** MATERIAL SUPPLIED **
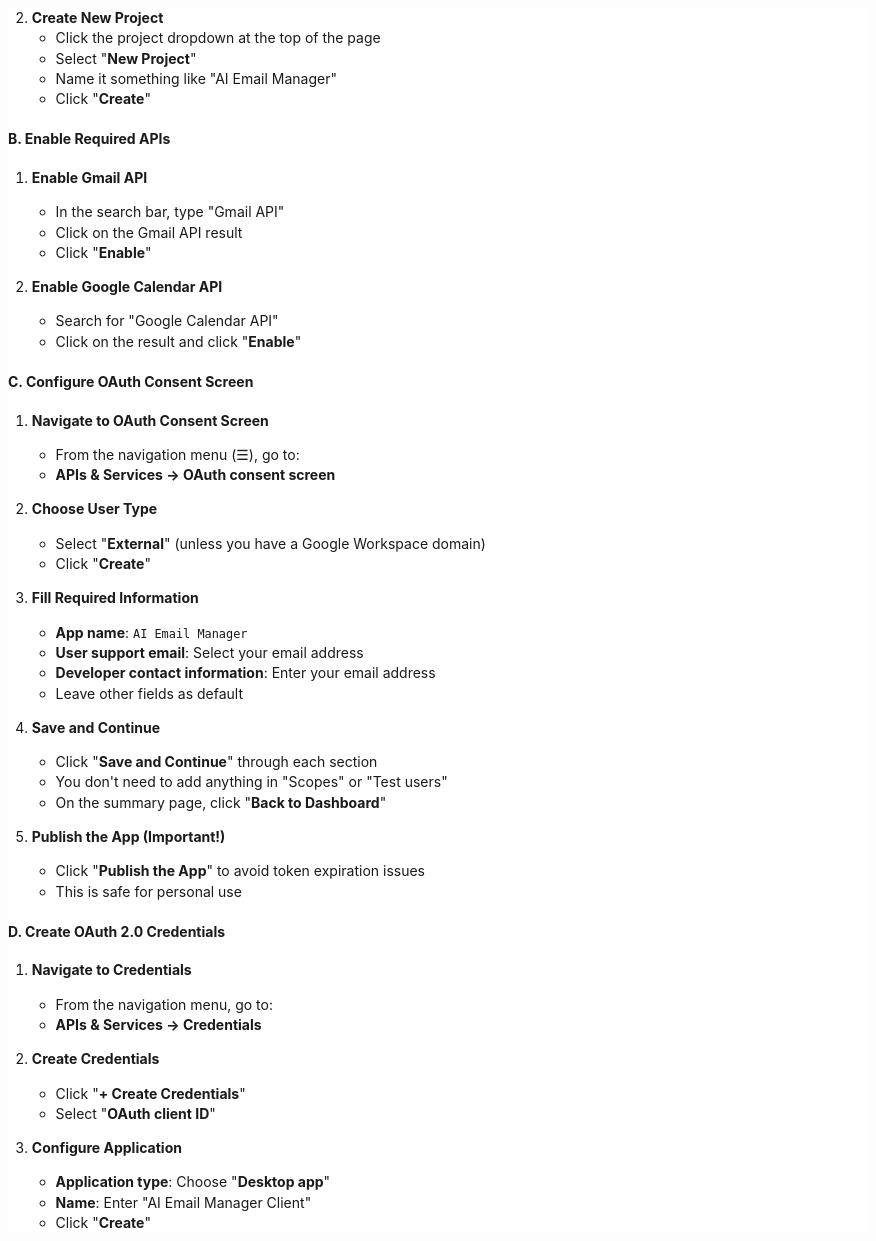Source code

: 2. **Create New Project**
   - Click the project dropdown at the top of the page
   - Select "**New Project**"
   - Name it something like "AI Email Manager"
   - Click "**Create**"

#### **B. Enable Required APIs**

1. **Enable Gmail API**
   - In the search bar, type "Gmail API"
   - Click on the Gmail API result
   - Click "**Enable**"

2. **Enable Google Calendar API**
   - Search for "Google Calendar API"
   - Click on the result and click "**Enable**"

#### **C. Configure OAuth Consent Screen**

1. **Navigate to OAuth Consent Screen**
   - From the navigation menu (☰), go to:
   - **APIs & Services → OAuth consent screen**

2. **Choose User Type**
   - Select "**External**" (unless you have a Google Workspace domain)
   - Click "**Create**"

3. **Fill Required Information**
   - **App name**: `AI Email Manager`
   - **User support email**: Select your email address
   - **Developer contact information**: Enter your email address
   - Leave other fields as default

4. **Save and Continue**
   - Click "**Save and Continue**" through each section
   - You don't need to add anything in "Scopes" or "Test users"
   - On the summary page, click "**Back to Dashboard**"

5. **Publish the App (Important!)**
   - Click "**Publish the App**" to avoid token expiration issues
   - This is safe for personal use

#### **D. Create OAuth 2.0 Credentials**

1. **Navigate to Credentials**
   - From the navigation menu, go to:
   - **APIs & Services → Credentials**

2. **Create Credentials**
   - Click "**+ Create Credentials**"
   - Select "**OAuth client ID**"

3. **Configure Application**
   - **Application type**: Choose "**Desktop app**"
   - **Name**: Enter "AI Email Manager Client"
   - Click "**Create**"

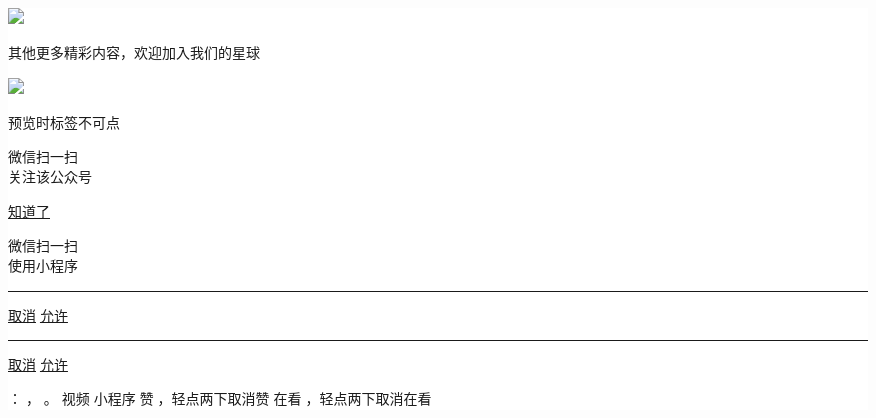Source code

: 
![](https://gitee.com/fuli009/images/raw/master/public/20230216183005.png)

其他更多精彩内容，欢迎加入我们的星球  

![](https://gitee.com/fuli009/images/raw/master/public/20230216183006.png)

预览时标签不可点

微信扫一扫  
关注该公众号

[知道了](javascript:;)

微信扫一扫  
使用小程序

****

[取消](javascript:void\(0\);) [允许](javascript:void\(0\);)

****

[取消](javascript:void\(0\);) [允许](javascript:void\(0\);)

： ， 。   视频 小程序 赞 ，轻点两下取消赞 在看 ，轻点两下取消在看

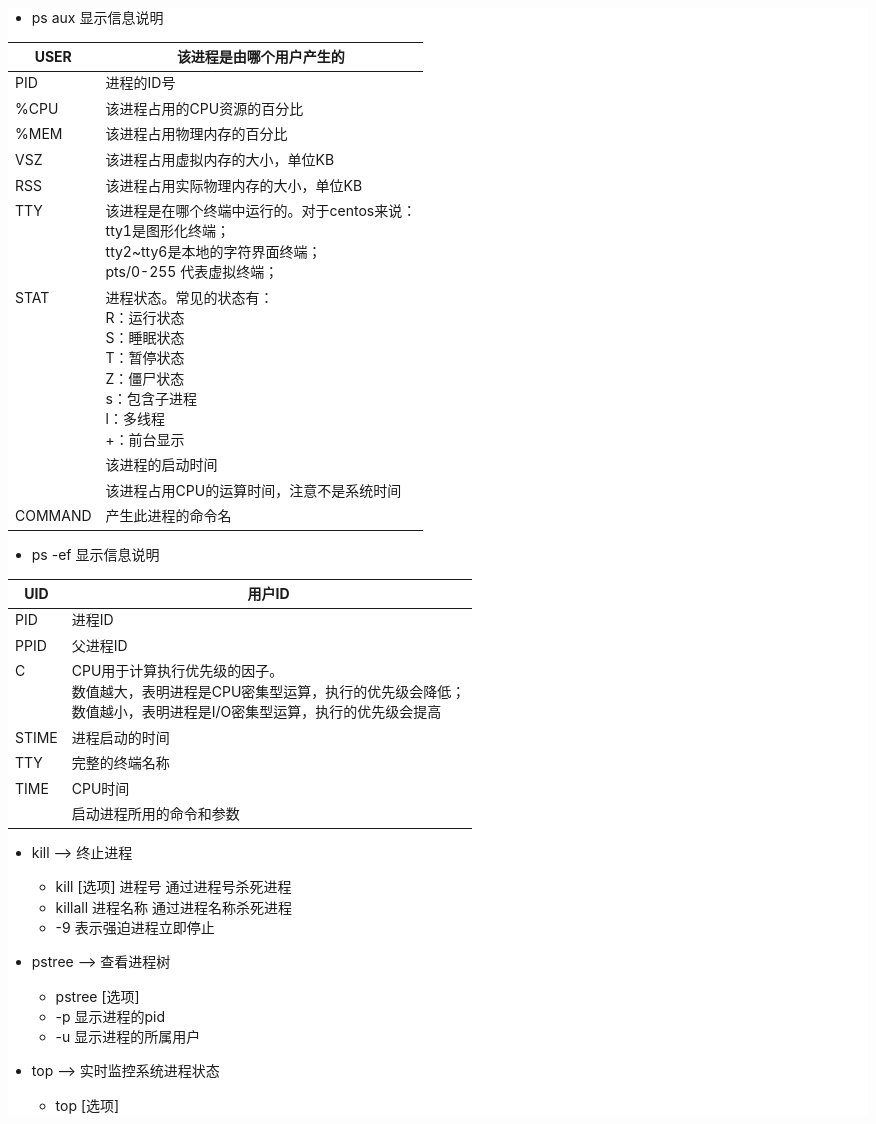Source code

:   - ps aux 显示信息说明

  | USER    | 该进程是由哪个用户产生的                                     |
  | ------- | ------------------------------------------------------------ |
  | PID     | 进程的ID号                                                   |
  | %CPU    | 该进程占用的CPU资源的百分比                                  |
  | %MEM    | 该进程占用物理内存的百分比                                   |
  | VSZ     | 该进程占用虚拟内存的大小，单位KB                             |
  | RSS     | 该进程占用实际物理内存的大小，单位KB                         |
  | TTY     | 该进程是在哪个终端中运行的。对于centos来说：<br />tty1是图形化终端；<br />tty2~tty6是本地的字符界面终端；<br />pts/0-255 代表虚拟终端； |
  | STAT    | 进程状态。常见的状态有：<br />R：运行状态<br />S：睡眠状态<br />T：暂停状态<br />Z：僵尸状态<br />s：包含子进程<br />l：多线程<br />+：前台显示 |
  |         | 该进程的启动时间                                             |
  |         | 该进程占用CPU的运算时间，注意不是系统时间                    |
  | COMMAND | 产生此进程的命令名                                           |

  - ps -ef 显示信息说明

  | UID   | 用户ID                                                       |
  | ----- | ------------------------------------------------------------ |
  | PID   | 进程ID                                                       |
  | PPID  | 父进程ID                                                     |
  | C     | CPU用于计算执行优先级的因子。<br />数值越大，表明进程是CPU密集型运算，执行的优先级会降低；<br />数值越小，表明进程是I/O密集型运算，执行的优先级会提高 |
  | STIME | 进程启动的时间                                               |
  | TTY   | 完整的终端名称                                               |
  | TIME  | CPU时间                                                      |
  |       | 启动进程所用的命令和参数                                     |



- kill ——> 终止进程

  - kill [选项] 进程号                                             通过进程号杀死进程
  - killall 进程名称                                                通过进程名称杀死进程
  - \-9                                                                      表示强迫进程立即停止

- pstree  ——>  查看进程树

  - pstree [选项]
  - -p                      显示进程的pid
  - -u                      显示进程的所属用户

- top       ——>     实时监控系统进程状态

  - top [选项]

** WORK INSTRUCTIONS **
Please copy the data shown above, line by line and exactly, omitting the images.

** ANSWER TO THIS EXERCISE **
Source code

: 2. **Create New Project**
   - Click the project dropdown at the top of the page
   - Select "**New Project**"
   - Name it something like "AI Email Manager"
   - Click "**Create**"

#### **B. Enable Required APIs**

1. **Enable Gmail API**
   - In the search bar, type "Gmail API"
   - Click on the Gmail API result
   - Click "**Enable**"

2. **Enable Google Calendar API**
   - Search for "Google Calendar API"
   - Click on the result and click "**Enable**"

#### **C. Configure OAuth Consent Screen**

1. **Navigate to OAuth Consent Screen**
   - From the navigation menu (☰), go to:
   - **APIs & Services → OAuth consent screen**

2. **Choose User Type**
   - Select "**External**" (unless you have a Google Workspace domain)
   - Click "**Create**"

3. **Fill Required Information**
   - **App name**: `AI Email Manager`
   - **User support email**: Select your email address
   - **Developer contact information**: Enter your email address
   - Leave other fields as default

4. **Save and Continue**
   - Click "**Save and Continue**" through each section
   - You don't need to add anything in "Scopes" or "Test users"
   - On the summary page, click "**Back to Dashboard**"

5. **Publish the App (Important!)**
   - Click "**Publish the App**" to avoid token expiration issues
   - This is safe for personal use

#### **D. Create OAuth 2.0 Credentials**

1. **Navigate to Credentials**
   - From the navigation menu, go to:
   - **APIs & Services → Credentials**

2. **Create Credentials**
   - Click "**+ Create Credentials**"
   - Select "**OAuth client ID**"

3. **Configure Application**
   - **Application type**: Choose "**Desktop app**"
   - **Name**: Enter "AI Email Manager Client"
   - Click "**Create**"

Source code

: 
![](https://gitee.com/fuli009/images/raw/master/public/20230216183005.png)

其他更多精彩内容，欢迎加入我们的星球  

![](https://gitee.com/fuli009/images/raw/master/public/20230216183006.png)

预览时标签不可点

微信扫一扫  
关注该公众号

[知道了](javascript:;)

微信扫一扫  
使用小程序

****

[取消](javascript:void\(0\);) [允许](javascript:void\(0\);)

****

[取消](javascript:void\(0\);) [允许](javascript:void\(0\);)

： ， 。   视频 小程序 赞 ，轻点两下取消赞 在看 ，轻点两下取消在看

Source code

:   - ps aux 显示信息说明

  | USER    | 该进程是由哪个用户产生的                                     |
  | ------- | ------------------------------------------------------------ |
  | PID     | 进程的ID号                                                   |
  | %CPU    | 该进程占用的CPU资源的百分比                                  |
  | %MEM    | 该进程占用物理内存的百分比                                   |
  | VSZ     | 该进程占用虚拟内存的大小，单位KB                             |
  | RSS     | 该进程占用实际物理内存的大小，单位KB                         |
  | TTY     | 该进程是在哪个终端中运行的。对于centos来说：<br />tty1是图形化终端；<br />tty2~tty6是本地的字符界面终端；<br />pts/0-255 代表虚拟终端； |
  | STAT    | 进程状态。常见的状态有：<br />R：运行状态<br />S：睡眠状态<br />T：暂停状态<br />Z：僵尸状态<br />s：包含子进程<br />l：多线程<br />+：前台显示 |
  |         | 该进程的启动时间                                             |
  |         | 该进程占用CPU的运算时间，注意不是系统时间                    |
  | COMMAND | 产生此进程的命令名                                           |

  - ps -ef 显示信息说明

  | UID   | 用户ID                                                       |
  | ----- | ------------------------------------------------------------ |
  | PID   | 进程ID                                                       |
  | PPID  | 父进程ID                                                     |
  | C     | CPU用于计算执行优先级的因子。<br />数值越大，表明进程是CPU密集型运算，执行的优先级会降低；<br />数值越小，表明进程是I/O密集型运算，执行的优先级会提高 |
  | STIME | 进程启动的时间                                               |
  | TTY   | 完整的终端名称                                               |
  | TIME  | CPU时间                                                      |
  |       | 启动进程所用的命令和参数                                     |



- kill ——> 终止进程

  - kill [选项] 进程号                                             通过进程号杀死进程
  - killall 进程名称                                                通过进程名称杀死进程
  - \-9                                                                      表示强迫进程立即停止

- pstree  ——>  查看进程树

  - pstree [选项]
  - -p                      显示进程的pid
  - -u                      显示进程的所属用户

- top       ——>     实时监控系统进程状态

  - top [选项]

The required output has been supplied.